Apesar do aquecimento global deixar o mundo em alerta permanente sobre questões ligadas à conservação do meio ambiente, imaginar uma catástrofe sem precedentes que cause o fim da vida na Terra nos dias de hoje é difícil até para filmes de ficção. Contudo, de acordo com um estudo publicado na revista Science, há 42 mil anos isso aconteceu. Cientistas australianos afirmam que um evento chamado ‘Excursão de Laschamp’ causou a inversão dos polos magnéticos do planeta — norte e sul – e pode ter sido responsável pela extinção dos povos neandertais por conta de mudanças climáticas severas. Segundo o geógrafo Marcelo Lemes, da Universidade Estácio de Sá, no Rio de Janeiro, a inversão dos polos ocorre quando as moléculas de ferro no núcleo externo da Terra se movimentam na direção contrária — um evento considerado raro.

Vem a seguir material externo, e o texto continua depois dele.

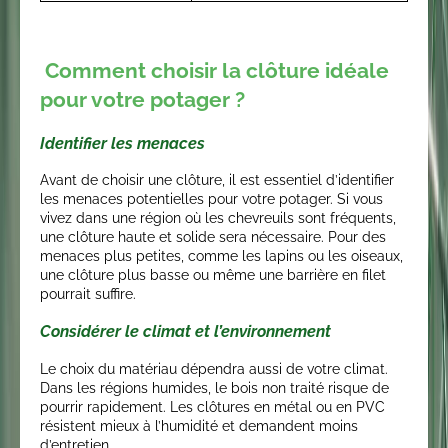
Comment choisir la clôture idéale
pour votre potager ?
Identifier les menaces
Avant de choisir une clôture, il est essentiel d’identifier
les menaces potentielles pour votre potager. Si vous
vivez dans une région où les chevreuils sont fréquents,
une clôture haute et solide sera nécessaire. Pour des
menaces plus petites, comme les lapins ou les oiseaux,
une clôture plus basse ou même une barrière en filet
pourrait suffire.
Considérer le climat et l’environnement
Le choix du matériau dépendra aussi de votre climat.
Dans les régions humides, le bois non traité risque de
pourrir rapidement. Les clôtures en métal ou en PVC
résistent mieux à l’humidité et demandent moins
d’entretien.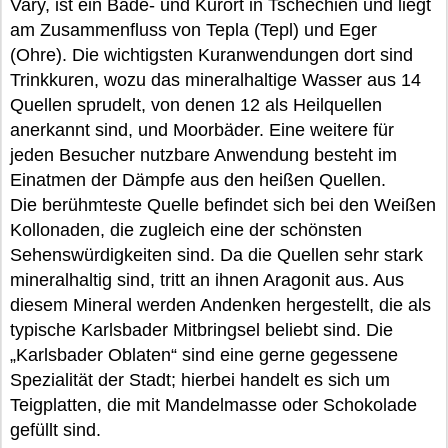
Vary, ist ein Bade- und Kurort in Tschechien und liegt
am Zusammenfluss von Tepla (Tepl) und Eger
(Ohre). Die wichtigsten Kuranwendungen dort sind
Trinkkuren, wozu das mineralhaltige Wasser aus 14
Quellen sprudelt, von denen 12 als Heilquellen
anerkannt sind, und Moorbäder. Eine weitere für
jeden Besucher nutzbare Anwendung besteht im
Einatmen der Dämpfe aus den heißen Quellen.
Die berühmteste Quelle befindet sich bei den Weißen
Kollonaden, die zugleich eine der schönsten
Sehenswürdigkeiten sind. Da die Quellen sehr stark
mineralhaltig sind, tritt an ihnen Aragonit aus. Aus
diesem Mineral werden Andenken hergestellt, die als
typische Karlsbader Mitbringsel beliebt sind. Die
„Karlsbader Oblaten“ sind eine gerne gegessene
Spezialität der Stadt; hierbei handelt es sich um
Teigplatten, die mit Mandelmasse oder Schokolade
gefüllt sind.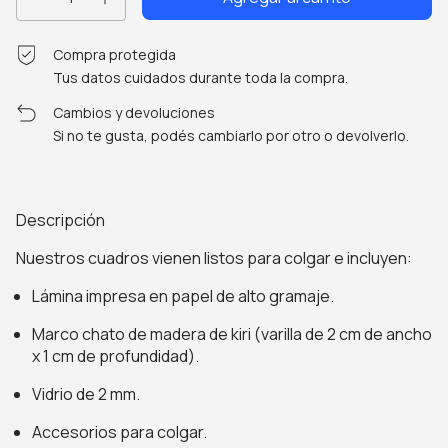
Compra protegida
Tus datos cuidados durante toda la compra.
Cambios y devoluciones
Si no te gusta, podés cambiarlo por otro o devolverlo.
Descripción
Nuestros cuadros vienen listos para colgar e incluyen:
Lámina impresa en papel de alto gramaje.
Marco chato de madera de kiri (varilla de 2 cm de ancho
x 1 cm de profundidad).
Vidrio de 2 mm.
Accesorios para colgar.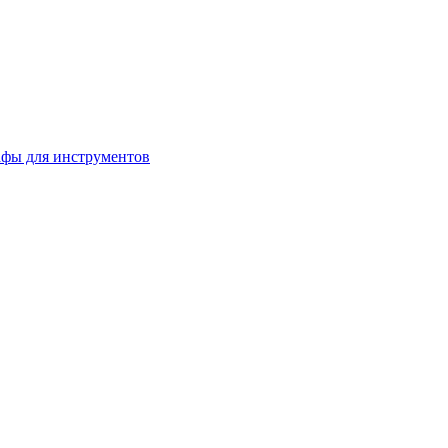
фы для инструментов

Como o fenômeno quase destruiu a camada de ozônio, a Terra ficou indefesa contra partículas de energia do espaço, como raios, ventos e tempestades solares. Deste modo, além de provocar espetáculos como a aurora boreal, o incidente “bagunçou” a temperatura em geral, que se alternava radicalmente entre o frio e o calor. “Deve ter sido uma época muito assustadora, quase como o fim dos tempos”, disse Chris Turney, cientista da Universidade de New South Wales, na Austrália, e coautor da pesquisa.

Emissão de carbono

Ao analisarem partes de uma árvore antiga, tida como uma fonte rara de carbono, os pesquisadores descobriram que a inversão dos polos durou cerca de 800 anos, e ocorre a cada milênio. Eles também acreditam que, para fugir das tempestades elétricas, por exemplo, os povos neandertais buscaram abrigo em cavernas, e lá, iniciaram a tradição das pinturas rupestres. “As impressões de mãos em ocre vermelho pode sinalizar que a pintura também era usada como protetor solar”, conta o cientista Alan Cooper, autor do estudo. “A arte das cavernas apareceu em todo o mundo ao mesmo tempo e não havia forma dessas culturas se comunicarem.” Sobre futuras tempestades, Cooper demonstra preocupação. “Se um evento semelhante acontecesse hoje, destruiria nossas redes de satélites e de energia elétrica. Então é indispensável diminuir a emissão de carbono”, afirma.